Слово «совет» очень волновало умы. Значит, дед этот не сам от себя, а знак какой-то из города имеет от новых властей. Он так и объяснял:
– У них пока руки не доходят, так сами возьмемся.
В помещении школы в Гуриновичах набилось народу битком: кожухи, польты, сапожищи, дух такой, что пьянеть начинаешь. Окна запотели, изнутри по ним даже струйки бегут.

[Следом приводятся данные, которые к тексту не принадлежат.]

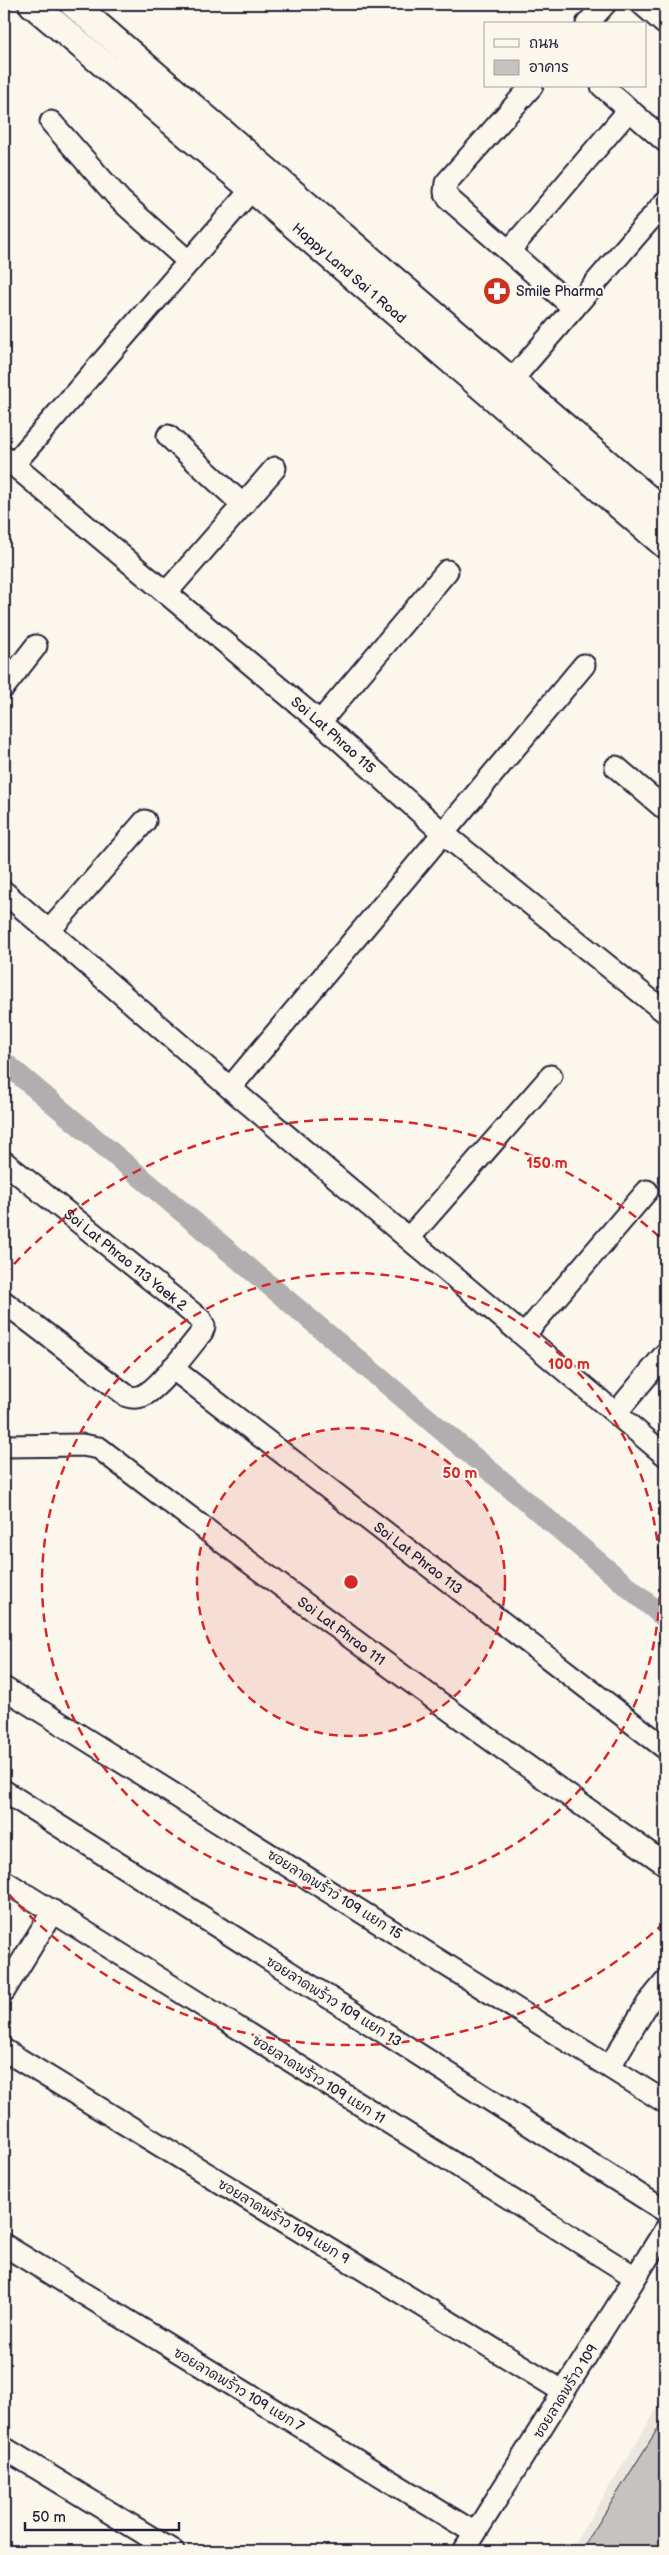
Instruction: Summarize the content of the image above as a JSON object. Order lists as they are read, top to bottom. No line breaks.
{"streets":{"street":["Happy Land Sai 1 Road","Soi Lat Phrao 115","Soi Lat Phrao 113 Yaek 2","Soi Lat Phrao 113","Soi Lat Phrao 111","ซอยลาดพร้าว 109 แยก 15","ซอยลาดพร้าว 109 แยก 13","ซอยลาดพร้าว 109 แยก 11","ซอยลาดพร้าว 109 แยก 9","ซอยลาดพร้าว 109 แยก 7","ซอยลาดพร้าว 109"]},"crossings":[["Soi Lat Phrao 113 Yaek 2","Soi Lat Phrao 113"],["ซอยลาดพร้าว 109 แยก 11","ซอยลาดพร้าว 109"],["ซอยลาดพร้าว 109 แยก 9","ซอยลาดพร้าว 109"],["ซอยลาดพร้าว 109 แยก 7","ซอยลาดพร้าว 109"]],"places":{"pharmacy":["Smile Pharma"]},"legend":["ถนน","อาคาร"],"scale_bar":"50 m","rings":["150 m","100 m","50 m"]}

У дальней стены стол, накрытый красной материей, – Витольд выдал из своих запасов. И графин – очень старый, из него еще пан Пшегорода пил. За столом стоит, опираясь на мозолистые кулаки, председатель Александр Северинович Порхневич – потише, грамадзяне. Справа от него сидит Дубовик, слева – Целогуз. В пиджаках явно с чужого плеча, мрачные ввиду ответственности момента.
Народ недоумевает, смахивая пот с бровей и покашливая в кулак. Только на первый взгляд состав и расположение мест случайны. Накануне Витольд с Сивенковым и Захаром Кивляком долго совещались – кого позвать, кого привести под словесной угрозой, а на кого не обратить внимания – пусть в своей норе сидит. Самые заметные негодяи, тайные ненавистники власти Витольда Ромуальдовича, обязательно должны были попасть в «школу», без этого будет у остальных чувство, что обманули, и повод для бузы. Так что из Порхневичей и Гордиевский, и Цыдик были званы лично дедом Сашкой. Из Гуриновичей Шукетя и Жилича покликали, один известен был своим восхищением Советами, еще когда они были за границей, второй – балагур вроде деда Сашки, бесплатное радио. Из Новосад пришагал Егор Строд, черный, как цыган, очень себе на уме, он пришел бы, даже если б его и не звали.
Витольд сказал: если они собьются в кучу и начнут двигать каких-то своих людей, сломать их будет тяжело. Надо их равномерно рассадить по залу. Способ придумал опять-таки Витольд. Пусть, сказал он, «наши» придут раньше и не курят на крыльце, а сразу лезут внутрь и садятся редко, но занимая пространство сплошь. «Диким» волей-неволей придется разбиваться на отдельные фигуры.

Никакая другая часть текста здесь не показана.